What you should do >> Wherever a picture appears, leave it out, and transcribe the rest of the records exactly.

(Provided records)

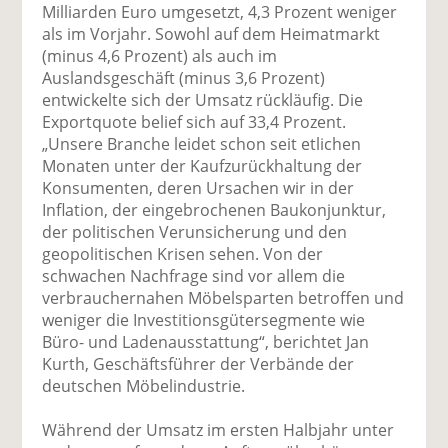
uf
wi
uf
er
ru
Milliarden Euro umgesetzt, 4,3 Prozent weniger
F
tt
Li
E
ck
als im Vorjahr. Sowohl auf dem Heimatmarkt
ac
er
n
m
e
(minus 4,6 Prozent) als auch im
e
n
k
ai
n
Auslandsgeschäft (minus 3,6 Prozent)
b
e
l
entwickelte sich der Umsatz rückläufig. Die
o
di
v
Exportquote belief sich auf 33,4 Prozent.
o
n
er
„Unsere Branche leidet schon seit etlichen
k
te
se
Monaten unter der Kaufzurückhaltung der
te
il
n
Konsumenten, deren Ursachen wir in der
il
e
d
Inflation, der eingebrochenen Baukonjunktur,
e
n
e
der politischen Verunsicherung und den
n
n
geopolitischen Krisen sehen. Von der
schwachen Nachfrage sind vor allem die
verbrauchernahen Möbelsparten betroffen und
weniger die Investitionsgütersegmente wie
Büro- und Ladenausstattung“, berichtet Jan
Kurth, Geschäftsführer der Verbände der
deutschen Möbelindustrie.
Während der Umsatz im ersten Halbjahr unter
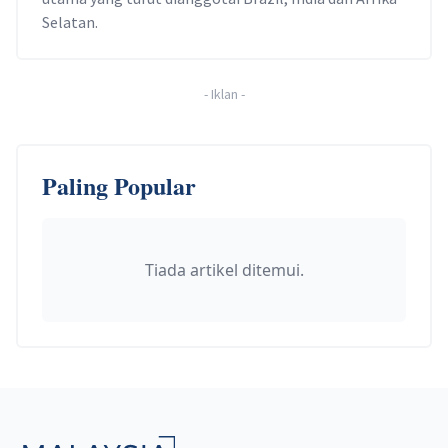
Selatan.
-
Iklan
-
Paling Popular
Tiada artikel ditemui.
Footer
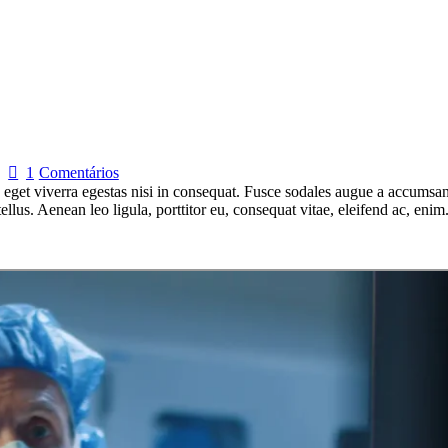
1
Comentários
get viverra egestas nisi in consequat. Fusce sodales augue a accumsan. 
lus. Aenean leo ligula, porttitor eu, consequat vitae, eleifend ac, eni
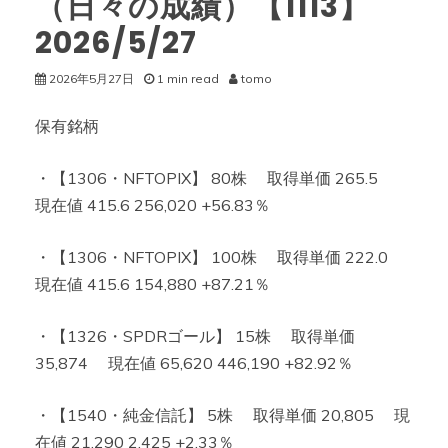
（日々の成績）【1113】
2026/5/27
2026年5月27日
1 min read
tomo
保有銘柄
・【1306・NFTOPIX】 80株 取得単価 265.5
現在値 415.6 256,020 +56.83％
・【1306・NFTOPIX】 100株 取得単価 222.0
現在値 415.6 154,880 +87.21％
・【1326・SPDRゴール】 15株 取得単価
35,874 現在値 65,620 446,190 +82.92％
・【1540・純金信託】 5株 取得単価 20,805 現
在値 21,290 2,425 +2.33％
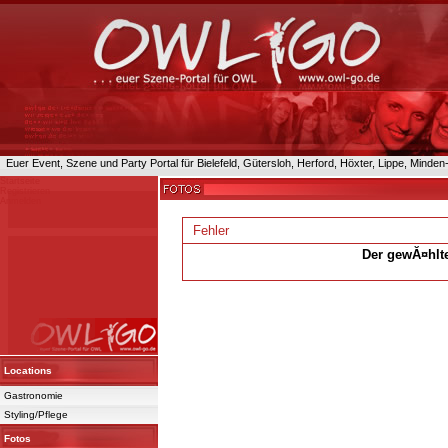
Euer Event, Szene und Party Portal für Bielefeld, Gütersloh, Herford, Höxter, Lippe, Minde
Startseite
Registrieren
Anmelden
Fehler
Der gewĂ¤hlte
Powered 
Locations
Gastronomie
Styling/Pflege
Fotos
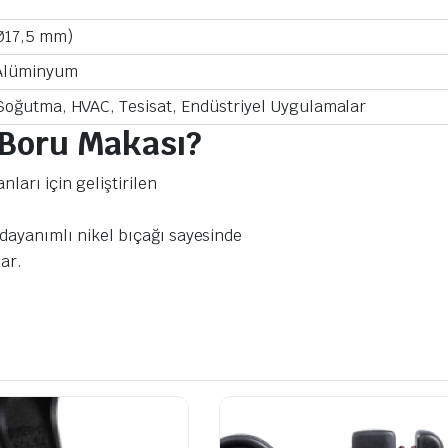
Ø17,5 mm)
 Alüminyum
Soğutma, HVAC, Tesisat, Endüstriyel Uygulamalar
 Boru Makası?
ları için geliştirilen
 dayanımlı nikel bıçağı sayesinde
ar.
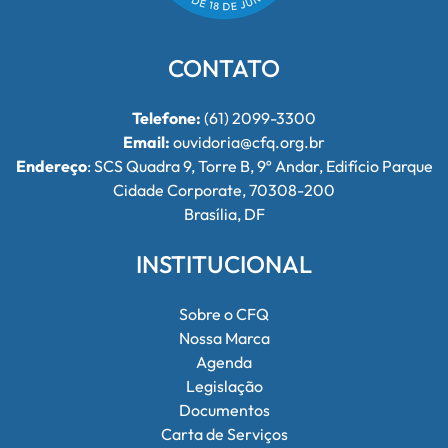
CONTATO
Telefone:
(61) 2099-3300
Email:
ouvidoria@cfq.org.br
Endereço
: SCS Quadra 9, Torre B, 9º Andar, Edifício Parque
Cidade Corporate, 70308-200
Brasília, DF
INSTITUCIONAL
Sobre o CFQ
Nossa Marca
Agenda
Legislação
Documentos
Carta de Serviços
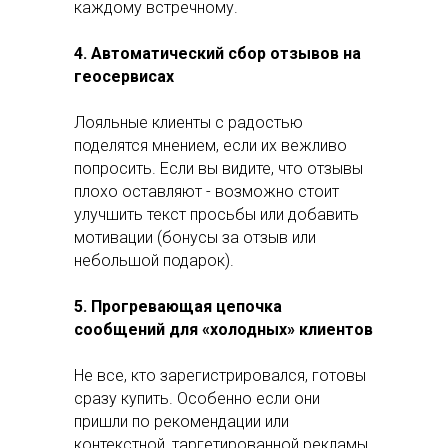
каждому встречному.
4. Автоматический сбор отзывов на
геосервисах
Лояльные клиенты с радостью
поделятся мнением, если их вежливо
попросить. Если вы видите, что отзывы
плохо оставляют - возможно стоит
улучшить текст просьбы или добавить
мотивации (бонусы за отзыв или
небольшой подарок).
5. Прогревающая цепочка
сообщений для «холодных» клиентов
Не все, кто зарегистрировался, готовы
сразу купить. Особенно если они
пришли по рекомендации или
контекстной, таргетированной рекламы.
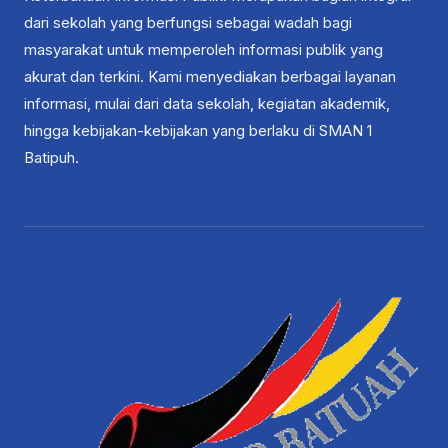
dari sekolah yang berfungsi sebagai wadah bagi
masyarakat untuk memperoleh informasi publik yang
akurat dan terkini. Kami menyediakan berbagai layanan
informasi, mulai dari data sekolah, kegiatan akademik,
hingga kebijakan-kebijakan yang berlaku di SMAN 1
Batipuh.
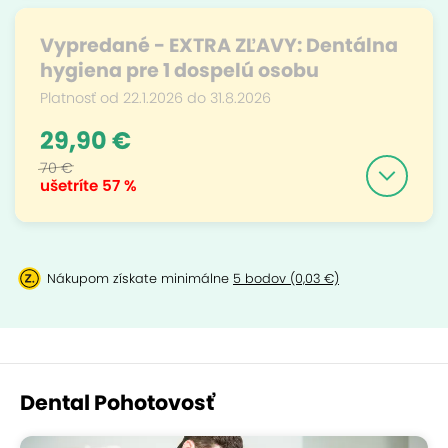
Vypredané - EXTRA ZĽAVY: Dentálna
hygiena pre 1 dospelú osobu
Platnosť od 22.1.2026 do 31.8.2026
29,90 €
70 €
ušetríte
57 %
Nákupom získate minimálne
5 bodov (0,03 €)
Dental Pohotovosť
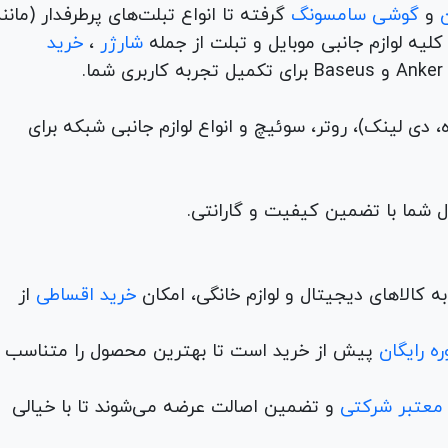
و
گوشی سامسونگ
گرفته تا انواع تبلت‌های پرطرفدار (مانن
ه لوازم جانبی موبایل و تبلت از جمله
شارژر
،
خرید
م (ADSL، فیبر نوری، همراه، دی لینک)، روتر، سوئیچ و انواع لوازم جانبی شبکه برای
 کالاهای دیجیتال و لوازم خانگی، امکان
خرید اقساطی
از
ه رایگان
پیش از خرید است تا بهترین محصول را متناسب ب
 معتبر شرکتی
و تضمین اصالت عرضه می‌شوند تا با خیالی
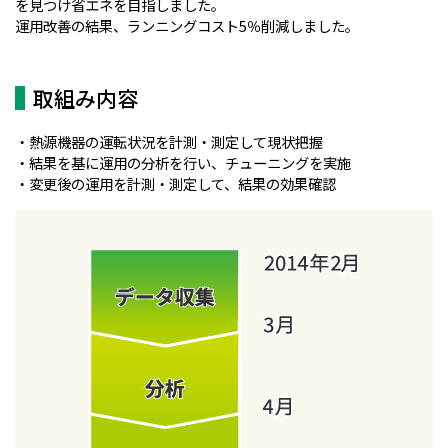
を見つけ省エネを目指しました。
運用改善の結果、ランニングコスト5％削減しました。
取組み内容
・熱源機器の運転状況を計測・測定して現状把握
・結果を基に運用の分析を行い、チューニングを実施
・変更後の運用を計測・測定して、結果の効果確認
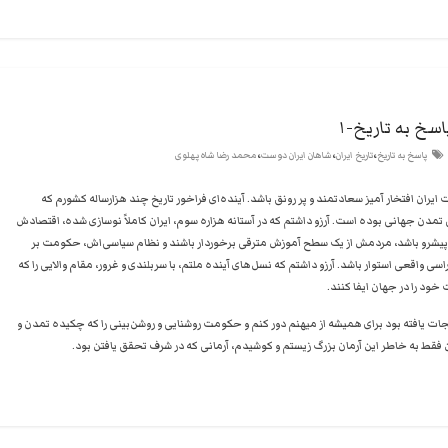
سخ به تاریخ-۱
،
،
،
پاسخ به تاریخ
تاریخ ایران
شاهان ایران دوست
محمد رضا شاه پهلوی
 ایران افتخار آمیز سعادتمند و پر رونق باشد. آینده‌ای فراخور تاریخ چند هزارساله کشورم که
تمدن جهانی بوده است. آرزو داشتم که در آستانه هزاره سوم، ایران کاملاً نوسازی شده، اقتصادش
یشرو باشد، مردمش از یک سطح آموزش مترقی برخوردار باشند و نظام سیاسی‌اش، حکومت بر
ی واقعی استوار باشد. آرزو داشتم که نسل‌های آینده ملتم، با سربلندی و غرور، مقام والایی را که
ود را در جهان ایفا کنند.
نجات یافته بود برای همیشه از میهنم دور کنم و حکومت روشنایی و روشن‌بینی را که چکیده تمدن و
فقط به خاطر این آرمان بزرگ زیستم و کوشیدم، آرمانی که در شرف تحقق یافتن بود.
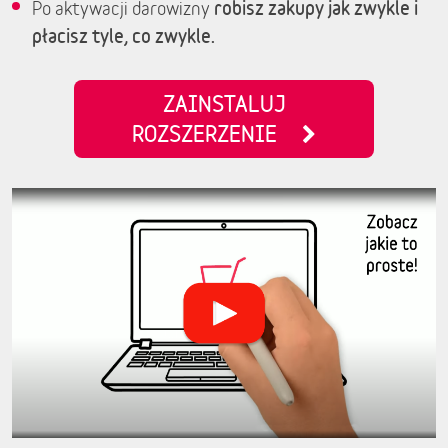
robisz zakupy jak zwykle i
Po aktywacji darowizny
płacisz tyle, co zwykle.
ZAINSTALUJ
ROZSZERZENIE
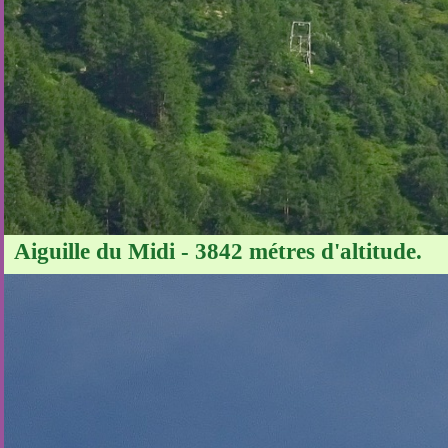
Aiguille du Midi - 3842 métres d'altitude.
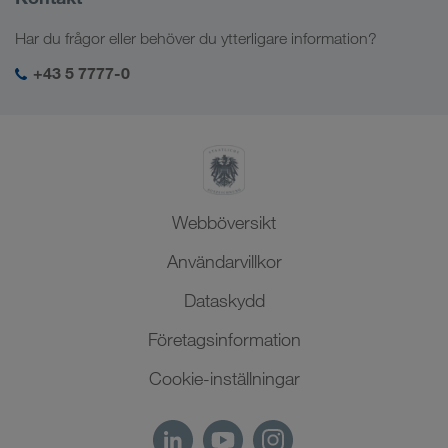
Kaukasus
Jobb och karriär
Branschlösningar
Har du frågor eller behöver du ytterligare information?
Centralasien
Socialt ansvar
Min LKW WALTER-inloggning
Mellanöstern
+43 5 7777-0
SHEQ-management
Nordafrika
Webböversikt
Användarvillkor
Dataskydd
Företagsinformation
Cookie-inställningar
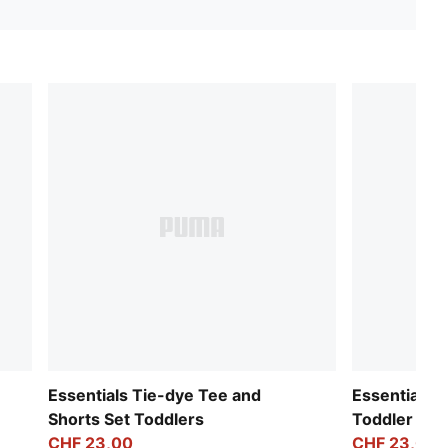
Essentials Tie-dye Tee and
Essentials 
Shorts Set Toddlers
Toddler
CHF 23,00
CHF 23,00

(End Provided records)

Your response >>
uf
wi
uf
er
ru
Milliarden Euro umgesetzt, 4,3 Prozent weniger
F
tt
Li
E
ck
als im Vorjahr. Sowohl auf dem Heimatmarkt
ac
er
n
m
e
(minus 4,6 Prozent) als auch im
e
n
k
ai
n
Auslandsgeschäft (minus 3,6 Prozent)
b
e
l
entwickelte sich der Umsatz rückläufig. Die
o
di
v
Exportquote belief sich auf 33,4 Prozent.
o
n
er
„Unsere Branche leidet schon seit etlichen
k
te
se
Monaten unter der Kaufzurückhaltung der
te
il
n
Konsumenten, deren Ursachen wir in der
il
e
d
Inflation, der eingebrochenen Baukonjunktur,
e
n
e
der politischen Verunsicherung und den
n
n
geopolitischen Krisen sehen. Von der
schwachen Nachfrage sind vor allem die
verbrauchernahen Möbelsparten betroffen und
weniger die Investitionsgütersegmente wie
Büro- und Ladenausstattung“, berichtet Jan
Kurth, Geschäftsführer der Verbände der
deutschen Möbelindustrie.
Während der Umsatz im ersten Halbjahr unter
Selatan.
-
Iklan
-
Paling Popular
Tiada artikel ditemui.
Footer
1
Comentários
get viverra egestas nisi in consequat. Fusce sodales augue a accumsan. 
lus. Aenean leo ligula, porttitor eu, consequat vitae, eleifend ac, eni
（日々の成績）【1113】
2026/5/27
2026年5月27日
1 min read
tomo
保有銘柄
・【1306・NFTOPIX】 80株 取得単価 265.5
現在値 415.6 256,020 +56.83％
・【1306・NFTOPIX】 100株 取得単価 222.0
現在値 415.6 154,880 +87.21％
・【1326・SPDRゴール】 15株 取得単価
35,874 現在値 65,620 446,190 +82.92％
・【1540・純金信託】 5株 取得単価 20,805 現
在値 21,290 2,425 +2.33％
Euer Event, Szene und Party Portal für Bielefeld, Gütersloh, Herford, Höxter, Lippe, Minde
Startseite
Registrieren
Anmelden
Fehler
Der gewĂ¤hlte
Powered 
Locations
Gastronomie
Styling/Pflege
Fotos
Ø17,5 mm)
 Alüminyum
Soğutma, HVAC, Tesisat, Endüstriyel Uygulamalar
 Boru Makası?
ları için geliştirilen
 dayanımlı nikel bıçağı sayesinde
ar.
CONTATO
Telefone:
(61) 2099-3300
Email:
ouvidoria@cfq.org.br
Endereço
: SCS Quadra 9, Torre B, 9º Andar, Edifício Parque
Cidade Corporate, 70308-200
Brasília, DF
INSTITUCIONAL
Sobre o CFQ
Nossa Marca
Agenda
Legislação
Documentos
Carta de Serviços
каждому встречному.
4. Автоматический сбор отзывов на
геосервисах
Лояльные клиенты с радостью
поделятся мнением, если их вежливо
попросить. Если вы видите, что отзывы
плохо оставляют - возможно стоит
улучшить текст просьбы или добавить
мотивации (бонусы за отзыв или
небольшой подарок).
5. Прогревающая цепочка
сообщений для «холодных» клиентов
Не все, кто зарегистрировался, готовы
сразу купить. Особенно если они
пришли по рекомендации или
контекстной, таргетированной рекламы.
dari sekolah yang berfungsi sebagai wadah bagi
masyarakat untuk memperoleh informasi publik yang
akurat dan terkini. Kami menyediakan berbagai layanan
informasi, mulai dari data sekolah, kegiatan akademik,
hingga kebijakan-kebijakan yang berlaku di SMAN 1
Batipuh.
Vypredané - EXTRA ZĽAVY: Dentálna
hygiena pre 1 dospelú osobu
Platnosť od 22.1.2026 do 31.8.2026
29,90 €
70 €
ušetríte
57 %
Nákupom získate minimálne
5 bodov (0,03 €)
Dental Pohotovosť
و
گوشی سامسونگ
گرفته تا انواع تبلت‌های پرطرفدار (مانن
ه لوازم جانبی موبایل و تبلت از جمله
شارژر
،
خرید
م (ADSL، فیبر نوری، همراه، دی لینک)، روتر، سوئیچ و انواع لوازم جانبی شبکه برای
 کالاهای دیجیتال و لوازم خانگی، امکان
خرید اقساطی
از
ه رایگان
پیش از خرید است تا بهترین محصول را متناسب ب
 معتبر شرکتی
و تضمین اصالت عرضه می‌شوند تا با خیالی
を見つけ省エネを目指しました。
運用改善の結果、ランニングコスト5％削減しました。
取組み内容
・熱源機器の運転状況を計測・測定して現状把握
・結果を基に運用の分析を行い、チューニングを実施
・変更後の運用を計測・測定して、結果の効果確認
سخ به تاریخ-۱
،
،
،
پاسخ به تاریخ
تاریخ ایران
شاهان ایران دوست
محمد رضا شاه پهلوی
 ایران افتخار آمیز سعادتمند و پر رونق باشد. آینده‌ای فراخور تاریخ چند هزارساله کشورم که
تمدن جهانی بوده است. آرزو داشتم که در آستانه هزاره سوم، ایران کاملاً نوسازی شده، اقتصادش
یشرو باشد، مردمش از یک سطح آموزش مترقی برخوردار باشند و نظام سیاسی‌اش، حکومت بر
ی واقعی استوار باشد. آرزو داشتم که نسل‌های آینده ملتم، با سربلندی و غرور، مقام والایی را که
ود را در جهان ایفا کنند.
نجات یافته بود برای همیشه از میهنم دور کنم و حکومت روشنایی و روشن‌بینی را که چکیده تمدن و
فقط به خاطر این آرمان بزرگ زیستم و کوشیدم، آرمانی که در شرف تحقق یافتن بود.
robisz zakupy jak zwykle i
Po aktywacji darowizny
płacisz tyle, co zwykle.
ZAINSTALUJ
ROZSZERZENIE
Aiguille du Midi - 3842 métres d'altitude.
Kaukasus
Jobb och karriär
Branschlösningar
Har du frågor eller behöver du ytterligare information?
Centralasien
Socialt ansvar
Min LKW WALTER-inloggning
Mellanöstern
+43 5 7777-0
SHEQ-management
Nordafrika
Webböversikt
Användarvillkor
Dataskydd
Företagsinformation
Cookie-inställningar
Essentials Tie-dye Tee and
Essentials 
Shorts Set Toddlers
Toddler
CHF 23,00
CHF 23,00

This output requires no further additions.